Only four days this time. And in front of my eyes The Slayer disappeared again in a puff of smoke, unable to find or utilize space, both on the left or behind Rooney. And the penny dropped. In the wide open spaces of the Bundesliga, or against occasionally tactically inept domestic opposition, he can shine, but he’s been unable to find that space and impose himself on a game in the frenetic, suffocating atmosphere of the Premier League. Great players adapt in time and he hasn’t. No more excuses, positional, physical or emotional (and that applies to you too, Mr Klopp). He’s said himself several times that he hasn’t played well enough and it’s time that we listened and took him at his word. It’s ok to hope that he’ll still prove his own worth and explode as we all imagined, but it’s time to stop peddling The Myth. No more criticizing Moyes for not playing him, claiming that he’s driving Kagawa away or making excuses for another anonymous performance. He has to prove that he’s good enough for Moyes and Manchester United, not the other way around.

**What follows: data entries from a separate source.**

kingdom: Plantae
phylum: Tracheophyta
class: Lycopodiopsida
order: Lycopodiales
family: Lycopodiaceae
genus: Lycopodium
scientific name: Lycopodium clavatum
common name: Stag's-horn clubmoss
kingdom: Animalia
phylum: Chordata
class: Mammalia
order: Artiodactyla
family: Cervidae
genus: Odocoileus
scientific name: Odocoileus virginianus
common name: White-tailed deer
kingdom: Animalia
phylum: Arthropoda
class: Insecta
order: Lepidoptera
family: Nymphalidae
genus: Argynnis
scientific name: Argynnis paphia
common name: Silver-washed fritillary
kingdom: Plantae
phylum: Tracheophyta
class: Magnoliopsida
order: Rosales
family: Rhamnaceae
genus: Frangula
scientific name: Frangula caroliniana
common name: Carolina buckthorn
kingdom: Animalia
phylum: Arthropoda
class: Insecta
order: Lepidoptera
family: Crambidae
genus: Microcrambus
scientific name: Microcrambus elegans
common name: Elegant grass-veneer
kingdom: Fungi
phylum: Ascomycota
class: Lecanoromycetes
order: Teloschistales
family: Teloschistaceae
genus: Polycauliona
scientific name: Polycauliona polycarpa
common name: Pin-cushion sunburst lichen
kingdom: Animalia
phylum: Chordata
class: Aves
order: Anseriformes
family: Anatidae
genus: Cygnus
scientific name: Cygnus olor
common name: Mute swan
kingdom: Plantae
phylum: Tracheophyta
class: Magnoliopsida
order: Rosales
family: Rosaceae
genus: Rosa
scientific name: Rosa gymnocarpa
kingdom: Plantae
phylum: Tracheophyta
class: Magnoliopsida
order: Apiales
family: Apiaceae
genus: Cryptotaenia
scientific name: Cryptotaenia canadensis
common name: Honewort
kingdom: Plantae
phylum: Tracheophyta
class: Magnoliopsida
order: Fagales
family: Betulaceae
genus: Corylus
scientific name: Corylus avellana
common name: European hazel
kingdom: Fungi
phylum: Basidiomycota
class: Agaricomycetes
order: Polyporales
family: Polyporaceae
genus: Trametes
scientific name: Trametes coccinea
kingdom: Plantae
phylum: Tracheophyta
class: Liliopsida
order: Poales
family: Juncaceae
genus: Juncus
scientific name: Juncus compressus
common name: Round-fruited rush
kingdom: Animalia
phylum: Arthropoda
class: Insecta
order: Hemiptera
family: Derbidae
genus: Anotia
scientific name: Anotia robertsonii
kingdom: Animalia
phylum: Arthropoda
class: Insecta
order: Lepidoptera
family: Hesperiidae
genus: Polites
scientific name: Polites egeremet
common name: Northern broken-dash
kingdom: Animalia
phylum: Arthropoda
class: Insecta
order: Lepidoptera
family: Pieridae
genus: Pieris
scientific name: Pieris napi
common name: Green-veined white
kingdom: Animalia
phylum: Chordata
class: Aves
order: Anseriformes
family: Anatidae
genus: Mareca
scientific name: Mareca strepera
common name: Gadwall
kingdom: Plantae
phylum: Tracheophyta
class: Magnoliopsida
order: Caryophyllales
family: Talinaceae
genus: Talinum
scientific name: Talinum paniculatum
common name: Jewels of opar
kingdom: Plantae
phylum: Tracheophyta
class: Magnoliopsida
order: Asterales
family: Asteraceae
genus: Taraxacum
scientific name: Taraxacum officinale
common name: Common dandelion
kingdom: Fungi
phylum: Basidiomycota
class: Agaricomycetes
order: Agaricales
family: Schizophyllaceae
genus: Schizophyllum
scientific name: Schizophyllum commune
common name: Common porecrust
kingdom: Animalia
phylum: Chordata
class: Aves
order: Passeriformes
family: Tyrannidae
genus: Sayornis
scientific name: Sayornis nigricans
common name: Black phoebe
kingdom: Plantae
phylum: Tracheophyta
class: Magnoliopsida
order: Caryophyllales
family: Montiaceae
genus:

Most United fans, consciously or otherwise, have their on-pitch scapegoats for the team’s current failings. I don’t rate Tom Cleverley at all and often single him out when others have been ineffectual too. For some it’s Danny Welbeck, Nani or Marouane Fellaini. And yet Kagawa’s performances in the last 18 months have been little better. But he has protected status, based purely around the hipster created Myth of Shinji, football genius. It’s time to demand more of him and if he can’t meet those demands then he’ll probably leave in the summer. He has beautiful touch and technique. There’s a footballer in there somewhere, but short flashes aside isn’t proving his worth. If he can’t and he goes it will be his loss, not Manchester United’s. It’s time for The Myth to make his entrance or quietly leave the building.

PS: that tackle by Nemanja Vidic in the build up to United winning the penalty at White Hart Lane was football porn. ‘ave it!